Prima hai parlato di speranza. Papa Francesco è senza dubbio un uomo capace di dispensarla.
«Quando lui è diventato Papa ho sentito dentro di me un entusiasmo incredibile. In passato, ai tempi di Giovanni Paolo II, ero una “papa girl” sfegatata, la Giornata Mondiale della Gioventù era per me un appuntamento fisso. Per Ratzinger ho enorme rispetto, ma non mi trasmetteva le stesse sensazioni. Papa Francesco invece mi ha letteralmente colpita, conquistata. A giugno ho partecipato a un’udienza del mercoledì, dove non ho avuto modo di stargli vicino; in aprile replicherò, spero davvero di stringergli la mano. È l’emblema di quella luce che io vedo nella fede». 
 
Hai avvertito la commozione del pubblico, quando hai portato in scena il tuo spettacolo nei mesi scorsi?
«Uno potrebbe pensare che sia un mattone perché si parla di un argomento serissimo come la disabilità,   invece ci sono dei momenti in cui la gente si diverte per davvero. Finalmente ho l’opportunità di tirar fuori  la mia chiave comica, molto ironica e autoironica; prendo in giro la disabilità e gli stereotipi sulla disabilità. Il finale è commovente, molto nostalgico. Ricordo che alla prima al festival di Asti, alla fine dello spettacolo tutto il pubblico era in piedi a applaudirmi, e per un’attrice è il massimo. La gente poi mi ha detto che scorre in maniera perfetta, e il merito è soprattutto del regista Arturo Di Tullio, che ha saputo dare la giusta leggerezza a un tema importante». 
 
Secondo te l’Italia è un Paese che ha imparato a affrontare con maturità l’argomento disabilità?
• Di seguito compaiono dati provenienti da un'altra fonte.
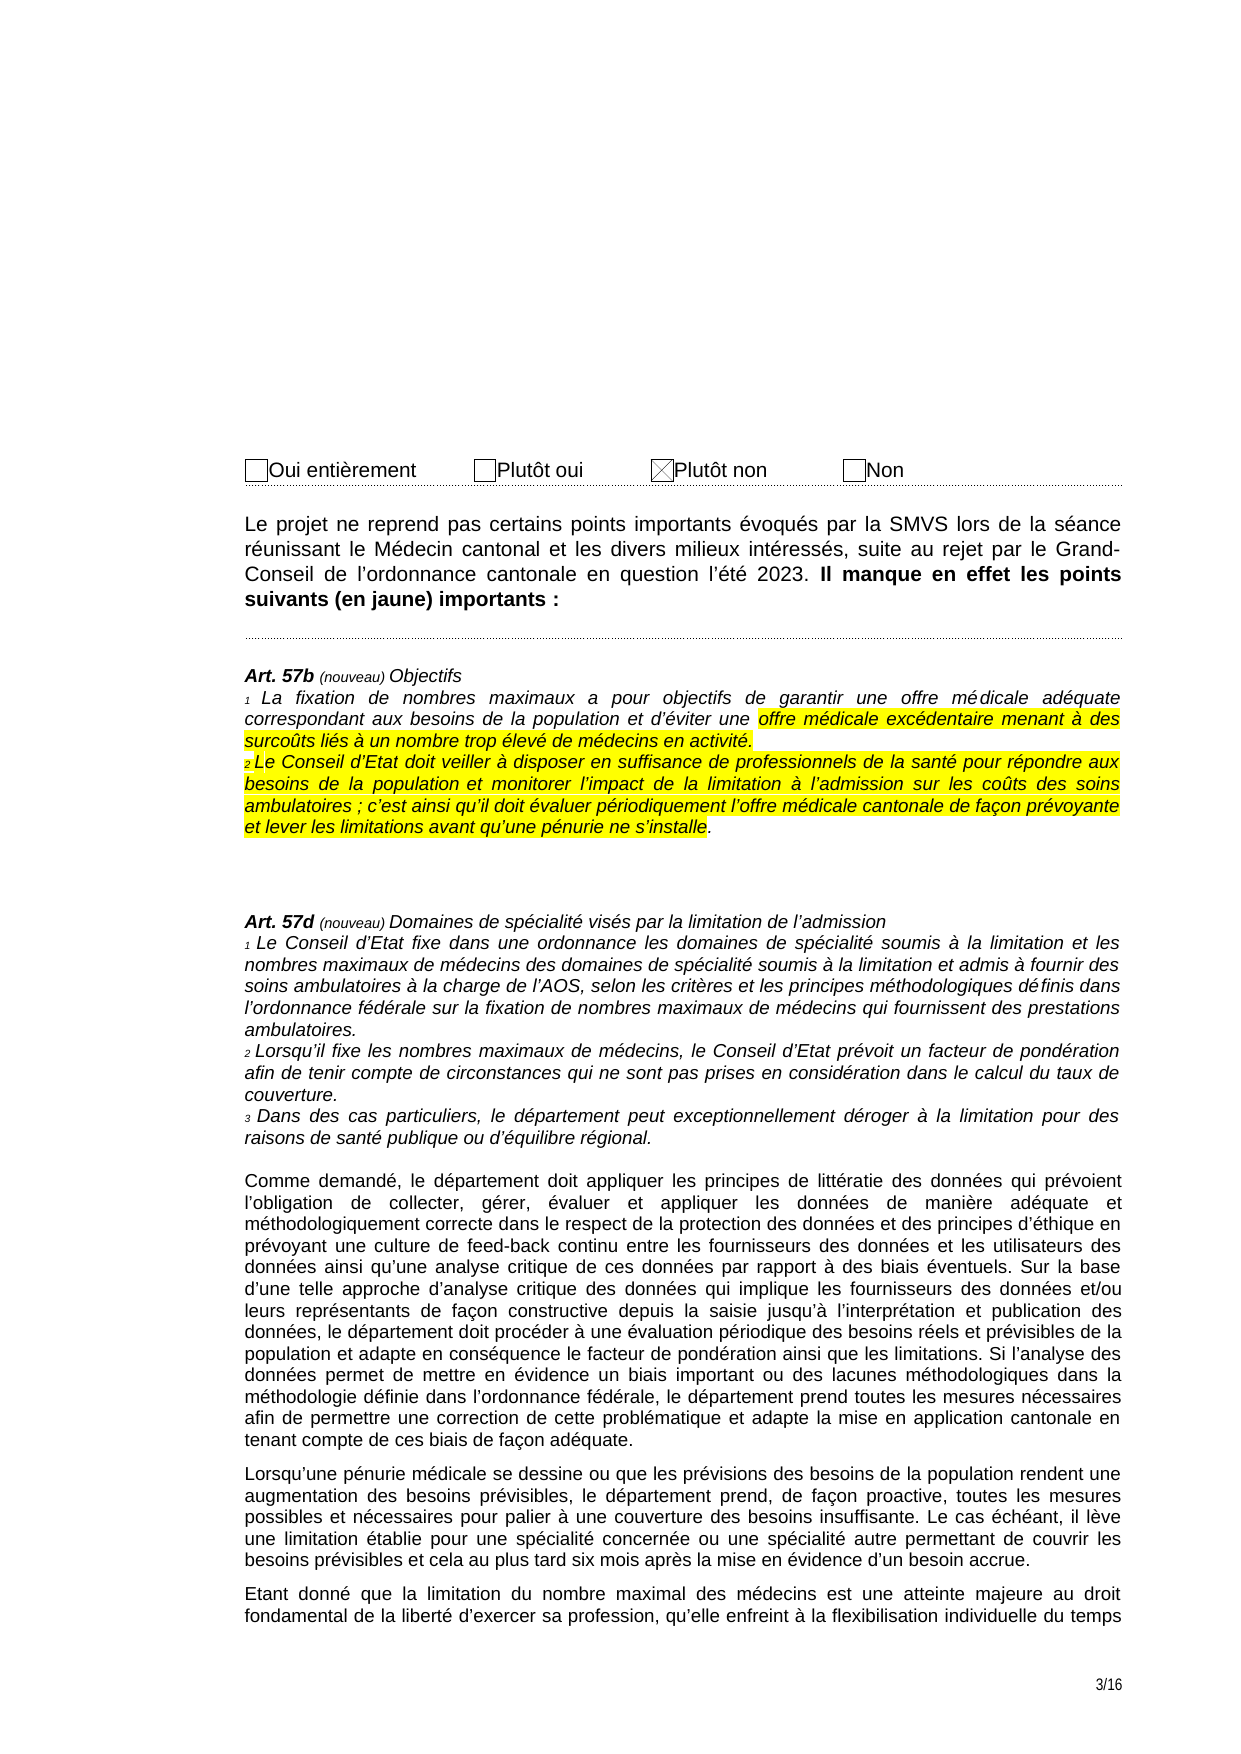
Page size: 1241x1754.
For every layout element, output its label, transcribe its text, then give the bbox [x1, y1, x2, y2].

text Le projet ne reprend pas certains points importants évoqués par la SMVS lors de la séance réunissant le Médecin cantonal et les divers milieux intéressés, suite au rejet par le Grand-Conseil de l’ordonnance cantonale en question l’été 2023. Il manque en effet les points suivants (en jaune) importants : [244, 511, 1122, 611]
text 1 La fixation de nombres maximaux a pour objectifs de garantir une offre médicale adéquate correspondant aux besoins de la population et d’éviter une offre médicale excédentaire menant à des surcoûts liés à un nombre trop élevé de médecins en activité. [244, 686, 1122, 751]
text 1 Le Conseil d’Etat fixe dans une ordonnance les domaines de spécialité soumis à la limitation et les nombres maximaux de médecins des domaines de spécialité soumis à la limitation et admis à fournir des soins ambulatoires à la charge de l’AOS, selon les critères et les principes méthodologiques définis dans l’ordonnance fédérale sur la fixation de nombres maximaux de médecins qui fournissent des prestations ambulatoires. [244, 932, 1122, 1040]
text Comme demandé, le département doit appliquer les principes de littératie des données qui prévoient l’obligation de collecter, gérer, évaluer et appliquer les données de manière adéquate et méthodologiquement correcte dans le respect de la protection des données et des principes d’éthique en prévoyant une culture de feed-back continu entre les fournisseurs des données et les utilisateurs des données ainsi qu’une analyse critique de ces données par rapport à des biais éventuels. Sur la base d’une telle approche d’analyse critique des données qui implique les fournisseurs des données et/ou leurs représentants de façon constructive depuis la saisie jusqu’à l’interprétation et publication des données, le département doit procéder à une évaluation périodique des besoins réels et prévisibles de la population et adapte en conséquence le facteur de pondération ainsi que les limitations. Si l’analyse des données permet de mettre en évidence un biais important ou des lacunes méthodologiques dans la méthodologie définie dans l’ordonnance fédérale, le département prend toutes les mesures nécessaires afin de permettre une correction de cette problématique et adapte la mise en application cantonale en tenant compte de ces biais de façon adéquate. [244, 1170, 1122, 1450]
text Art. 57d (nouveau) Domaines de spécialité visés par la limitation de l’admission [244, 910, 1122, 932]
text Oui entièrement Plutôt oui Plutôt non Non [244, 458, 1122, 486]
text 3 Dans des cas particuliers, le département peut exceptionnellement déroger à la limitation pour des raisons de santé publique ou d’équilibre régional. [244, 1105, 1122, 1148]
text 2 Lorsqu’il fixe les nombres maximaux de médecins, le Conseil d’Etat prévoit un facteur de pondération afin de tenir compte de circonstances qui ne sont pas prises en considération dans le calcul du taux de couverture. [244, 1040, 1122, 1105]
text Lorsqu’une pénurie médicale se dessine ou que les prévisions des besoins de la population rendent une augmentation des besoins prévisibles, le département prend, de façon proactive, toutes les mesures possibles et nécessaires pour palier à une couverture des besoins insuffisante. Le cas échéant, il lève une limitation établie pour une spécialité concernée ou une spécialité autre permettant de couvrir les besoins prévisibles et cela au plus tard six mois après la mise en évidence d’un besoin accrue. [244, 1463, 1122, 1571]
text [244, 1583, 1122, 1626]
text Art. 57b (nouveau) Objectifs [244, 665, 1122, 686]
text 2 Le Conseil d’Etat doit veiller à disposer en suffisance de professionnels de la santé pour répondre aux besoins de la population et monitorer l’impact de la limitation à l’admission sur les coûts des soins ambulatoires ; c’est ainsi qu’il doit évaluer périodiquement l’offre médicale cantonale de façon prévoyante et lever les limitations avant qu’une pénurie ne s’installe. [244, 751, 1122, 838]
«Secondo me il pubblico è molto più avanti di quello che vogliono far credere gli addetti ai lavori. Ricevo una marea di lettere, mi scrivono: “Meno male che porti avanti la nostra lotta”. Quindi la gente è pronta, vuole che si parli di disabilità a patto che non sia strumentalizzata. Il disabile non va descritto né come eroe né come sfigato:  in tv e a teatro deve essere normalità». 
 
Il tuo impegno con Aism come procede? 
«È un impegno costante, da molto tempo sono la loro madrina. Essendo l’unica attrice italiana con la sclerosi multipla è doveroso da parte mia parlarne, perché è giusto si sappia che con la malattia si può comunque sognare e fare progetti. Parte del ricavato del mio libro è andato all’Aism e sto organizzando delle serate in varie città il cui ricavato andrà alla sezione locale dell’Associazione. Vorrei aiutare le Aism locali sparse per l’Italia, perché sono proprio il cuore pulsante: accompagnano la persona a fare la terapia, il primo aiuto arriva da loro».